With Tebow putting on the finest performance by a quarterback in Sugar Bowl history, odds are it would not have mattered who was running the show on the Cincinnati sideline. The Bearcats' defense simply couldn't stop one of the best quarterbacks in college football history.
Tebow was 31 of 35 for a career high and Sugar Bowl-record 482 yards and three touchdowns. He also ran for 51 yards and a score, giving him a Bowl Championship Series-record 533 total yards. Florida racked up 659 yards of total offense.
As red-clad Bearcats fans filed out of the Louisiana Superdome early in the fourth quarter, the Gator chomp was in full force among those wearing orange and blue.
"No coaching change is easy, but Coach Quinn and his staff made it the easiest transition that it could possibly be because of how they stuck with us," Cincinnati linebacker Andre Revels said.
Cincinnati came into the game averaging a whopping 464.2 yards and 39.8 points. The Bearcats needed to do even better than that against the Gators.
Instead, Cincinnati's normally prolific tandem of Pike and receiver Mardy Gilyard was largely neutralized. The Bearcats managed only a field goal in the first half, during which Pike threw for only 60 yards.
Florida forced Cincinnati to throw short, holding Gilyard to four catches for 20 yards through the first two quarters.
When Pike tried to find Gilyard deep, the receiver became a defensive back, swatting to break up a potential interception as two defenders converged on the ball.

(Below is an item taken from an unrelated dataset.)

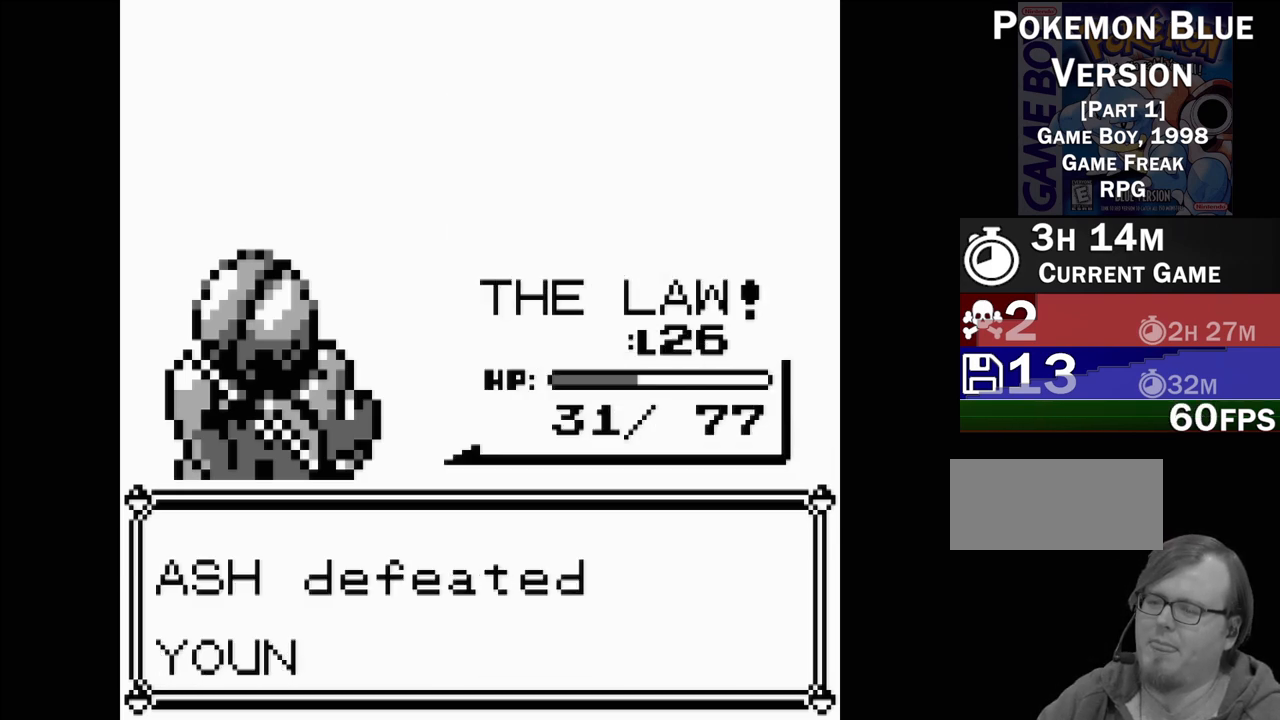
{"buttons": [], "events": []}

Pike wound up 27 of 45 for 170 yards passing and three TDs. Gilyard had seven catches for 41 yards and did not get in the end zone.
Gilyard did set one Sugar Bowl record with 207 kickoff return yards. That was in large part because Florida kept scoring, giving Gilyard eight kickoff returns.
"We lost back-to-back BCS bowl games and that's a sick feeling," Gilyard said. "By the same token, we have to pull out the positives. The positives are that we had a perfect season ... We set the bar pretty high.
"Our program, we're going to be all right. Just because Mardy and Pike's leaving, it doesn't mean our offense and our team and our school is like, back down in the lower levels."